The references in the Quran to Jews are interpreted in different ways. According to Frederick M. Schweitzer and Marvin Perry, these references are "mostly negative" According to Tahir Abbas the general references to Jews are favorable, with only those addressed to particular groups of Jews containing harsh criticisms.
According to Bernard Lewis and other scholars, the earliest verses of the Quran were largely sympathetic to Jews. Mohammed admired them as monotheists and saw them as natural adherents to the new faith and Jewish practices helped model early Islamic behavior, such as midday prayer, prayers on Friday, Ramadan fasting (modelled after the Jewish Yom Kippur fast on the tenth of the month of Tishrei), and most famously the fact that until 623 Muslims prayed toward Jerusalem, not Mecca. After his flight (al-hijra) from Mecca, where religious intolerance reigned, in 622 Mohammad with his followers settled in Yathrib, subsequently renamed Medina al-Nabi (‘City of the Prophet’) where he managed to draw up a ‘social contract’, widely referred to as the 'Constitution of Medina'. This contract, known as the Leaf (ṣaḥīfa) upheld the peaceful coexistence between Muslims, Jews and Christians, defining them all, under given conditions, as constituting the umma, or community of that city, and granting the latter freedom of religious thought and practice. Yathrib/Medina was not homogeneous. Alongside the 200 odd emigrants from Mecca (the Muhājirūn), who had followed Mohammad, its population consisted of the Faithful of Medina (Anṣār, ‘the helpers’), Arab pagans, three Jewish tribes and some Christians. The foundational 'constitution' sought to establish, for the first time in history according to Ali Khan, a formal agreement guaranteeing interfaith conviviality, albeit ringed with articles emphasizing strategic cooperation in the defense of the city.

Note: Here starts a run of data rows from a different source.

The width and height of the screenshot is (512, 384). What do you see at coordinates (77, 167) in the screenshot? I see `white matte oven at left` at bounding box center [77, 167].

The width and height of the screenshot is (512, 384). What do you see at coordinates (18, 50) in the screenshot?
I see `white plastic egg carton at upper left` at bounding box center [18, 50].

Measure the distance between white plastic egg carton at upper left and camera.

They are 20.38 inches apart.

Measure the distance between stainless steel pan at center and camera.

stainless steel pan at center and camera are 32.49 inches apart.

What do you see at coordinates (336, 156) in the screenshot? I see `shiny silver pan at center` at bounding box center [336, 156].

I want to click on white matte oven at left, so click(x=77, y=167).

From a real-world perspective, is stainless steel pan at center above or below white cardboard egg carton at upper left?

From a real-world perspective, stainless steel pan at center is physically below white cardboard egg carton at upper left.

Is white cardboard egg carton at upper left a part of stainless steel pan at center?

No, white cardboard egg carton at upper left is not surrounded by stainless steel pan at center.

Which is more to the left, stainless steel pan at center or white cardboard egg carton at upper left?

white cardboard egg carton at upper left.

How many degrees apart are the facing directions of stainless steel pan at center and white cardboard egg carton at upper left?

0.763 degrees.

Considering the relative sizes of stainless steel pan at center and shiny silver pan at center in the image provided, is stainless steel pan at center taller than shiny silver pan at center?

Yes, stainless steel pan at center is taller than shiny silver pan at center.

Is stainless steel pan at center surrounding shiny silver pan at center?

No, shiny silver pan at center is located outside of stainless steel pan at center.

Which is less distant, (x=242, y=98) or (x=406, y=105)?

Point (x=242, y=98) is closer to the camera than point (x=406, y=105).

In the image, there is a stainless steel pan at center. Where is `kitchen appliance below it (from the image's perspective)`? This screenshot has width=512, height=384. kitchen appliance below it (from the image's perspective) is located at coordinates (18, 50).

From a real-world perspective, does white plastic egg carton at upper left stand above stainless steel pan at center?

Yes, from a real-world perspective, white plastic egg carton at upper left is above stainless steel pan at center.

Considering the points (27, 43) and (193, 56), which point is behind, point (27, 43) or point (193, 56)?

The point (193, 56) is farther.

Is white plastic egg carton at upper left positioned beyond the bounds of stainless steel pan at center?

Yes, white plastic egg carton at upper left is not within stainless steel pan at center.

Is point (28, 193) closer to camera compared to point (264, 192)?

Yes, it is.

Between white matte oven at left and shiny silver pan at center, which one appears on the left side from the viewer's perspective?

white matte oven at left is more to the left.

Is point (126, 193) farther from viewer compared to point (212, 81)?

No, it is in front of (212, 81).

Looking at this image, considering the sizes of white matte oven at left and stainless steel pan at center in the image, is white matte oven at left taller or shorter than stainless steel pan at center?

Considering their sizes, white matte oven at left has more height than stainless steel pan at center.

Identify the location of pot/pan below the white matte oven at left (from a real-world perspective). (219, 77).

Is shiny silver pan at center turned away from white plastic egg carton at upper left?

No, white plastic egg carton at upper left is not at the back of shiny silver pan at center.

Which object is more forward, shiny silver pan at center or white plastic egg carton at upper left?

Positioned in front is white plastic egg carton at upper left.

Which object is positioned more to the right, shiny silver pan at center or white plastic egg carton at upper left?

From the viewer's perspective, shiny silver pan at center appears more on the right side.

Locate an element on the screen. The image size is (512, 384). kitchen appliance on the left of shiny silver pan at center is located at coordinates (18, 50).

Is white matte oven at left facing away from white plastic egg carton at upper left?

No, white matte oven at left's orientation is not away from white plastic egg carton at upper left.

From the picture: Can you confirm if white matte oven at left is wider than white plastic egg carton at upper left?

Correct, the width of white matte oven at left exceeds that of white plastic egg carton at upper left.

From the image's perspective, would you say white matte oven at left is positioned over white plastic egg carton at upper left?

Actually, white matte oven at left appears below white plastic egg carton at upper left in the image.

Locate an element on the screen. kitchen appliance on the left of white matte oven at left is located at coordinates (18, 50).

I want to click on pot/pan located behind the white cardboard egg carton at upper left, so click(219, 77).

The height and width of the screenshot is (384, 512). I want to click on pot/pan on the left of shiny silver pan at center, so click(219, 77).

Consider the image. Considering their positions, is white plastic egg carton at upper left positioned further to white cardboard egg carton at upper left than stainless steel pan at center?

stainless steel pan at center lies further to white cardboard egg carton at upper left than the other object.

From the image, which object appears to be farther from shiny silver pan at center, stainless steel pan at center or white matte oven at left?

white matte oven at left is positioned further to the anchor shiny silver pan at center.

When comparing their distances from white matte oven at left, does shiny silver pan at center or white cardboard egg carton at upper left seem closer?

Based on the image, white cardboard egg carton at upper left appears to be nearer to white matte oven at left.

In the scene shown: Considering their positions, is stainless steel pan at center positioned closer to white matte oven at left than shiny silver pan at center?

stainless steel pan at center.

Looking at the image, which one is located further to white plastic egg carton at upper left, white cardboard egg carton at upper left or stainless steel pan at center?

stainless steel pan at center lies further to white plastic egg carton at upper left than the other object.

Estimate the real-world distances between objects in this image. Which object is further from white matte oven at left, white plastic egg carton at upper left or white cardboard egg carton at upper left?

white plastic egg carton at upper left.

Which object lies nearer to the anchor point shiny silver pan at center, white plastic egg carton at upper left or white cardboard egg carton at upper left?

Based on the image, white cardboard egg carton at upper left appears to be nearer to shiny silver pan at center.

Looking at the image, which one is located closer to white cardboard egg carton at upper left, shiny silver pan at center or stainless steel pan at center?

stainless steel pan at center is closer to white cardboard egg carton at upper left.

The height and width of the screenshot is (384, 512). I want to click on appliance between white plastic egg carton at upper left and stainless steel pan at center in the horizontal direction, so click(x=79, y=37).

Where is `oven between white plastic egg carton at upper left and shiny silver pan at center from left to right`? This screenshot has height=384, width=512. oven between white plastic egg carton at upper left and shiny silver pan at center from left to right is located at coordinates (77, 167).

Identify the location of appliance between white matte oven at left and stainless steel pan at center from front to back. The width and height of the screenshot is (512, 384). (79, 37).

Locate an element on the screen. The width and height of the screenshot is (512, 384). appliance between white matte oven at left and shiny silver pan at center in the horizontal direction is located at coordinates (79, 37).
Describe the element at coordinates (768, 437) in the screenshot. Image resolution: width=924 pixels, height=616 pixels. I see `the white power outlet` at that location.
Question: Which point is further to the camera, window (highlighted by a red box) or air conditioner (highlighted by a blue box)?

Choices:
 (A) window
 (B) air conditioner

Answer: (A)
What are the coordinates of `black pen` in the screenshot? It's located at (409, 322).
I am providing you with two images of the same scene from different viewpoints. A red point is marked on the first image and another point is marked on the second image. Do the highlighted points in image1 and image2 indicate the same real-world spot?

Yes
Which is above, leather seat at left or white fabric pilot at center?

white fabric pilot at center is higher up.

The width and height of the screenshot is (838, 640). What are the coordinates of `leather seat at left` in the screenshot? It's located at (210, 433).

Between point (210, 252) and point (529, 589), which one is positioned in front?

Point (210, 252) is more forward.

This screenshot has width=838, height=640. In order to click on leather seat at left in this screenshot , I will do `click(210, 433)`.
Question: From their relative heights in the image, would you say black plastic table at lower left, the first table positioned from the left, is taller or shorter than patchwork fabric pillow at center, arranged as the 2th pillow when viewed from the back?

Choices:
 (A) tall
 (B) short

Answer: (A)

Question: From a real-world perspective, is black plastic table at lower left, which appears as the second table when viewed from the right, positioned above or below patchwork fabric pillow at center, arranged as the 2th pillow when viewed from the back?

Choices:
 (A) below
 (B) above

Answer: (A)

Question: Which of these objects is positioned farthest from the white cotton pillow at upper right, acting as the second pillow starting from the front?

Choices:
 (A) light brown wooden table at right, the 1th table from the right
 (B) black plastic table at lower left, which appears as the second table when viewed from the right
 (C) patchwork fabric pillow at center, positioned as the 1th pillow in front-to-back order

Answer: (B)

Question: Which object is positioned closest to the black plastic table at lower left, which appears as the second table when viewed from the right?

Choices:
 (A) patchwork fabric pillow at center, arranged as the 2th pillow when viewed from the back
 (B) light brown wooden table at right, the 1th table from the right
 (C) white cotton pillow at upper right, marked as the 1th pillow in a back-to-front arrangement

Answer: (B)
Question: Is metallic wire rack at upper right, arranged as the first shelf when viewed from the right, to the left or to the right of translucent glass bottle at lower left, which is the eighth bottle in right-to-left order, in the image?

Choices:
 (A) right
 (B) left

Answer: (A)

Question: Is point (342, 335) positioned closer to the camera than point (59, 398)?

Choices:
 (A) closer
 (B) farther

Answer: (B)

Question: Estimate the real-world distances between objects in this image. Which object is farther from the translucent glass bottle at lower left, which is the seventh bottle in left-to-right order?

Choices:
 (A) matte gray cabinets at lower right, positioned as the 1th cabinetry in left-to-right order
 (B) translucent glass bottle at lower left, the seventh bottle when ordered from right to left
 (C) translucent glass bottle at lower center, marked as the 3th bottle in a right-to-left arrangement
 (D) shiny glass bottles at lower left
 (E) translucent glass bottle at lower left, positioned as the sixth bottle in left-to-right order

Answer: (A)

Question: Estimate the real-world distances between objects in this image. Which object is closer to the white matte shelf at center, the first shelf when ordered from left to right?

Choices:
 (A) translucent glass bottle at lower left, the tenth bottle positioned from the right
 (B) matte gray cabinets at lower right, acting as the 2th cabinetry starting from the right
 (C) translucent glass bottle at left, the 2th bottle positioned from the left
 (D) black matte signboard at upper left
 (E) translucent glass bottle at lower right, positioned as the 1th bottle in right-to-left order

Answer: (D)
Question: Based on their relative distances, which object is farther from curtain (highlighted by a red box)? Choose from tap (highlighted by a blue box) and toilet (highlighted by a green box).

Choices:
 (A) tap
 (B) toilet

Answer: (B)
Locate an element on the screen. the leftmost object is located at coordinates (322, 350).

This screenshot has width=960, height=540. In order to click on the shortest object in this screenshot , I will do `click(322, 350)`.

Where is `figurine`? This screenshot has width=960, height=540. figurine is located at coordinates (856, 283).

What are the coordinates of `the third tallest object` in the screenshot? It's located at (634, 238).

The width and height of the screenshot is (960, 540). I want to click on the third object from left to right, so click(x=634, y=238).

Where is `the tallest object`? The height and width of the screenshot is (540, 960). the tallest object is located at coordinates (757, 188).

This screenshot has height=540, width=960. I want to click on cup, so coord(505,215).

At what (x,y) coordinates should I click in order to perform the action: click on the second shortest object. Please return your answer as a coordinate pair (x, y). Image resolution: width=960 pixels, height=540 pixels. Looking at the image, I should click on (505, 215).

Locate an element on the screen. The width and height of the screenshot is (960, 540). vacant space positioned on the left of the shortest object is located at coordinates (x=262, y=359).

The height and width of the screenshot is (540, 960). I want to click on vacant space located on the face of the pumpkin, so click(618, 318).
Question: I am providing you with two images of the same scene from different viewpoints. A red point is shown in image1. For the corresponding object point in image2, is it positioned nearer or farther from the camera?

In paragraph 16 of this document, it states that:'Those Jews who follow us are entitled to our aid and support so long as they shall not have wronged us or lent assistance (to any enemies) against us'.
Paragraph 37 has it that 'To the Jews their own expenses and to the Muslims theirs. They shall help one another in the event of any attack on the people covered by this document. There shall be sincere friendship, exchange of good counsel, fair conduct and no treachery between them.'. The three local Jewish tribes were the Banu Nadir, the Banu Qurayza, and the Banu Qaynuqa. While Mohammad clearly had no prejudice against them, and appears to have regarded his own message as substantially the same as that received by Jews on Sinai, tribal politics, and Mohammad's deep frustration at Jewish refusals to accept his prophethood, quickly led to a break with all three. Unfortunate linguistic misunderstandings may also have given the impression, evidenced in the Quran, that the Jewish community was publicly humiliating Mohammad. One clan was evicted from Medina in 624. In 625, the Banu Nadir Jewish tribe was evicted from Medina. Lastly, in the Mecca siege of Medina in 627, the last major Jewish tribe initially helped the Muslims in fortifying the back portions of Medina, but due to their later exposed treachery in trying to assist the pagan Meccan army, the Muslims laid siege to this last group of Jews. Since the Torah prescribes the death penalty for treachery, the adult males of this last Jewish tribe were killed, and the women and children were taken into slavery (but later freed). The direction of prayer was shifted towards Mecca from Jerusalem and the most negative verses about Jews were set down after this time.
According to Laqueur, conflicting statements about Jews in the Qur'an have affected Muslim attitudes towards Jews to this day, especially during periods of rising Islamic fundamentalism.